What you need to know about a lawsuit against the Trump administration on its alleged ties to tanning salons

A lawsuit has been filed in federal court in Los Angeles against the United States government and several tanning salon owners alleging the administration was knowingly complicit in the manufacture of tanning products that led to the deaths of at least nine people in California in 2007.

The lawsuit, filed by attorney Daniel Siegel, accuses the Trump Administration of knowingly failing to prevent the manufacture, importation, and distribution of tan-treated and sun-treated leather products in violation of the tanning industry’s prohibition on tanning and tanning-related injuries.

The suit, filed Tuesday in the Southern District of California, seeks unspecified damages for the alleged harms suffered by the people who died.

The Trump Administration, the suit says, knew about tanning tanning’s use of tan to produce the tan, but failed to stop it.

The complaint alleges that the tan was “substantially” responsible for the deaths, including that the products could be easily made at home and transported across state lines, that tanning companies were aware of tan tanning in-house, and that tan tanneries were operating at high rates of profits.

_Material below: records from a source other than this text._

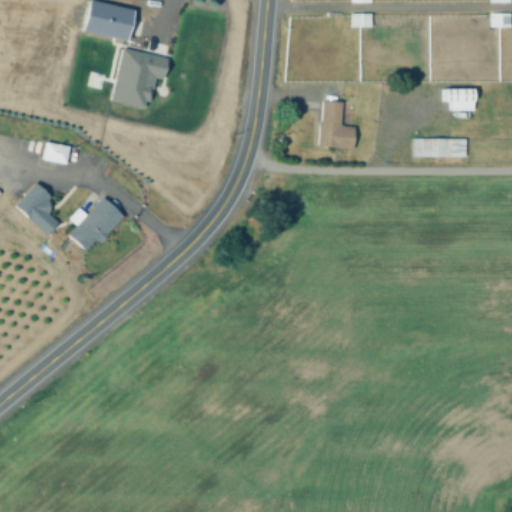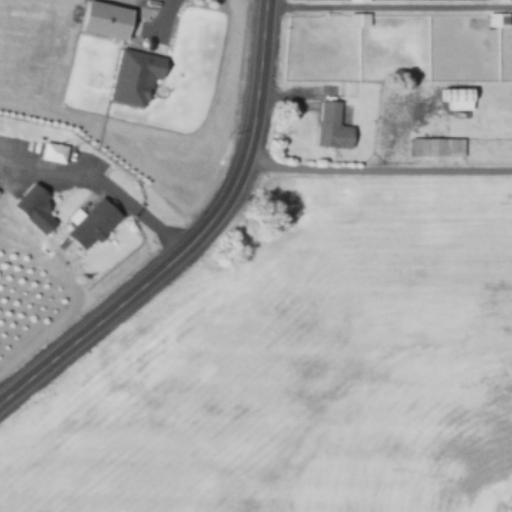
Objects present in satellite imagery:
building: (361, 0)
building: (494, 0)
road: (389, 4)
building: (102, 18)
building: (102, 18)
building: (356, 18)
building: (357, 18)
building: (495, 18)
building: (496, 19)
road: (158, 30)
building: (131, 75)
building: (131, 75)
building: (454, 96)
building: (455, 100)
building: (329, 125)
building: (333, 127)
road: (395, 129)
building: (434, 145)
building: (435, 149)
building: (51, 150)
building: (51, 156)
road: (377, 167)
road: (101, 182)
building: (31, 206)
building: (32, 206)
building: (89, 221)
building: (90, 223)
road: (194, 236)
crop: (300, 365)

In the suit, Siegel accuses the Obama administration of “unwillingness to adequately address” tanning related injuries and illnesses, including “the deaths of hundreds of people in tanning facilities and the injuries and deaths that result from their use.”

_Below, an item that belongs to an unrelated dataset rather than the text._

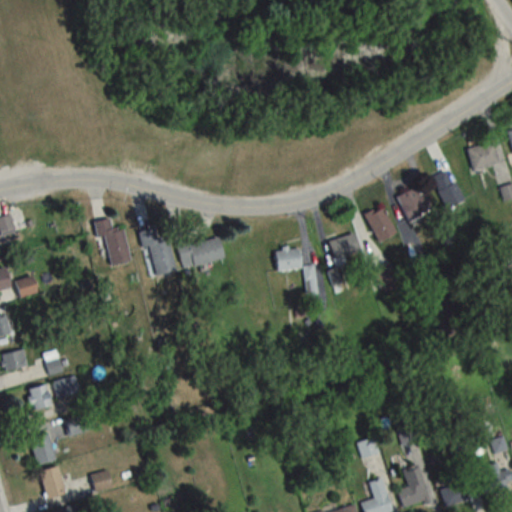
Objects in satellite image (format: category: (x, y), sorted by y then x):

He said the tan’s use caused injuries that could not be adequately treated at tanning centers.

The U.S. Government and the tannerie industry declined to comment.

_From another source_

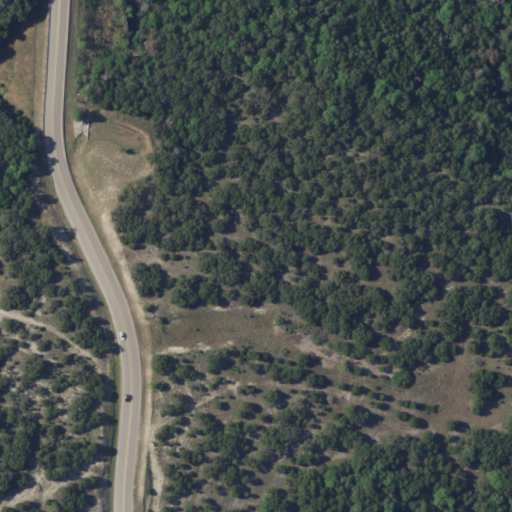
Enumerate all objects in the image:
road: (95, 254)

The tanning claims came amid an investigation into tanning at tan salons nationwide.

The lawsuit accuses the U.N. body of conducting an “egregious and politically motivated investigation” into the tannery industry in response to the claims.

The investigation began after complaints from the families of victims of tanting injuries.

In addition to the families, the lawsuit names several law firms, attorneys general from Washington state, California, New Jersey, Pennsylvania, and Maryland, as well as the California Attorney General’s office, and two tanning manufacturer companies.

“We have a lot of people who have died and people who are suffering from illnesses that we don’t know how they got to that point,” said Siegel.

“But we can’t ignore the fact that the U-2s were there.”

The U-Two aircraft used to carry tanning lamps over the Pacific and the Caribbean, operated by General Electric, were among the aircraft that were seized by the Navy in 2001.

In addition to being named as defendants, the tan-related deaths in California involved the death of nine people.